And sure enough, 7th inning lightning struck yet again, the winner being a walk-off base-hit to center by some ne'er-do-well author who shall remain nameless in this blog to win for the Rox, 25-24.
     
     Thus, the gold medal game arrived.  It would be our 3rd trip to the finals in the last three years (2011-silver medals; 2012-gold medals).  Once again we cut to the 7th inning.  Once again, we're down, this time 24-17.  And familiarly, once again we score a bunch, crossing home plate seven times.
     It would not be enough.
     The curse of being the visiting team was too much for us to overcome.  BRL quickly got the only run they needed in the bottom of the 7th to take the gold medal, 25-24.
     We were proud of our silver medals and were happy with our efforts at the plate.  In our last 5 games in St. George, we averaged 29.2 runs per game; we scored 62 runs in those five games IN THE LAST INNING ALONE!  Not bad for a bunch of old guys.

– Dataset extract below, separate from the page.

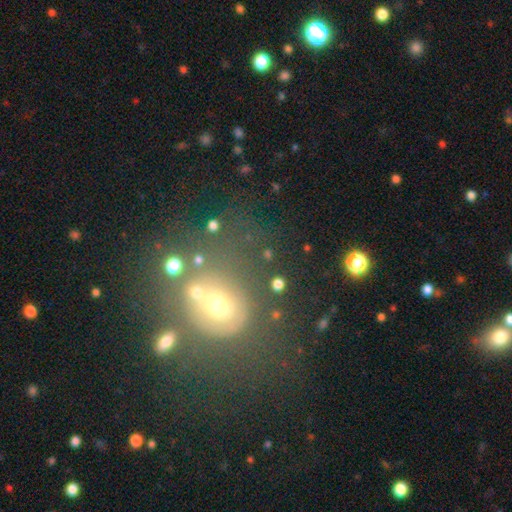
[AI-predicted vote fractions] A smooth galaxy with no disk features (40%). Merging: none (49%).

     So, the Huntsman Games are over for another year.  We'll need that time to recover.  On Friday, I went and watched two of our players, Robbie and Dan, play for an Over-65 team from Michigan as they won their division.  Those guys are real sadists: they played double the amount of games we did in the same amount of days ... AND they're 65 years old!
     OK, the last day in town was Saturday.  Time to rest up, battle our colds, and reflect on the 21st anniversary of flight 373.
   
 Flight 373?

     Yes, every year on October 12, Diedre and I celebrate our survival of flight 373 from Cincinnati to Minneapolis.  You see, on this date in 1992, we were keeping to ourselves while flying home from a business trip (Diedre's business; my general fooling around) when the pilot came back toward all of us passengers with a worried look on his face.  The head flight attendant then herded us all up to the front of the plane and gave us directions on how to survive a crash.
     SAY WHAT?!  SURVIVE A CRASH?!
     It seems they were getting a light flashing in the cockpit saying the landing gear was not operable.  They weren't sure if that was true, or if the light was just going all kitty-whompus.  So we were all going to find out which it was, walking down the terminal to do battle with baggage claim, or going head-first into the tarmac and eating a lot of gravel.
     As Diedre and I sat there hand in hand, the attendant came to me and asked me to perform her duties "in the event she became incapacitated."
     Again ... SAY WHAT?!
     Well, as you can tell, ghosts can't write blogs, at least not very well, so we must have made it home alive.  But on this date every year, we take the time to remember how lucky we were that day and to remember to love each other and enjoy life to the fullest, no matter what.

     I'm just sayin'.
     Now, back to the serious side of being funny.  We'll be leaving bright and early ... well, maybe just "early," tomorrow morning for Kanab, Utah, and the Best Friends Animal Sanctuary.  That place is incredible.
     See you there.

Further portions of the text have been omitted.